Combination therapy can reduce need for prostate surgery
A long-term study led by Dr. Joseph A. Smith demonstrated that two-drug therapy can help men avoid surgery for benign prostatic hyperplasia (BPH), a common cause of prostate enlargement.
Results of the study appear in this week’s issue of The New England Journal of Medicine.
“This study shows for the first time that medical therapy can decrease the chance that a man will require surgery for prostate symptoms,” said Smith, William L. Bray Professor and chair of the Department of Urologic Surgery and the principal investigator. “Further, it showed that the combination of two drugs (finasteride and doxazosin) was more effective for this purpose than either used alone.”
Fifty percent of men over 50 develop symptoms of BPH, which include urine retention and the need for frequent urination, and 10 percent of these men require medical or surgical intervention. Commonly, BPH is treated by either finasteride, which reduces the size of the prostate, or doxazosin, which relaxes the muscles of the bladder.
The four-and-a-half year Medical Therapy of Prostatic Symptoms (MTOPS) Study examined the long-term effects of these drugs, comparing the effects of placebo, doxazosin, finasteride and combination therapy on the measures of clinical progression of BPH in 3,047 men. Of the study participants, 117 were Vanderbilt patients.

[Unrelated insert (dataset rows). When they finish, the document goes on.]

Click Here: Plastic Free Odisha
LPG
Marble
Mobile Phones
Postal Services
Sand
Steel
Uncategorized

Clinical progression was defined as an increase above base line of at least four points in the American Urological Association symptom score, acute urinary retention, urinary incontinence, renal insufficiency or recurrent urinary tract infection.

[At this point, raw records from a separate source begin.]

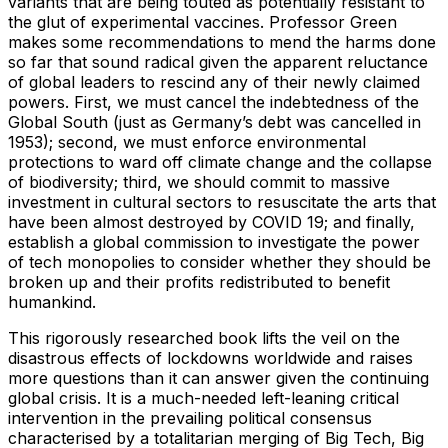
variants that are being touted as potentially resistant to
the glut of experimental vaccines. Professor Green
makes some recommendations to mend the harms done
so far that sound radical given the apparent reluctance
of global leaders to rescind any of their newly claimed
powers. First, we must cancel the indebtedness of the
Global South (just as Germany’s debt was cancelled in
1953); second, we must enforce environmental
protections to ward off climate change and the collapse
of biodiversity; third, we should commit to massive
investment in cultural sectors to resuscitate the arts that
have been almost destroyed by COVID 19; and finally,
establish a global commission to investigate the power
of tech monopolies to consider whether they should be
broken up and their profits redistributed to benefit
humankind.
This rigorously researched book lifts the veil on the
disastrous effects of lockdowns worldwide and raises
more questions than it can answer given the continuing
global crisis. It is a much-needed left-leaning critical
intervention in the prevailing political consensus
characterised by a totalitarian merging of Big Tech, Big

The combination therapy, using both finasteride and doxazosin, reduced the risk of clinical progression by 66 percent as compared with the placebo, whereas each drug singly reduced the risk by less than 40 percent.
“If a patient chooses treatment with medication, the MTOPS study clearly demonstrated that two-drug therapy was more effective than treatment with a single agent,” said co-investigator, Dr. Doug Milam, associate professor of Urologic Surgery.
Though combination therapy was rarely prescribed previously, this study could increase its use in patients with BPH.
“This study could change patterns of care,” said Smith. “But, the expense of treatment must be considered, since men would have to take the medicine for five years or more to get the preventative effect.”
Smith said that while avoiding surgery is obviously desirable, patients should be aware that new techniques, such as laparoscopic prostate surgery, that have decreased the side effects of surgery.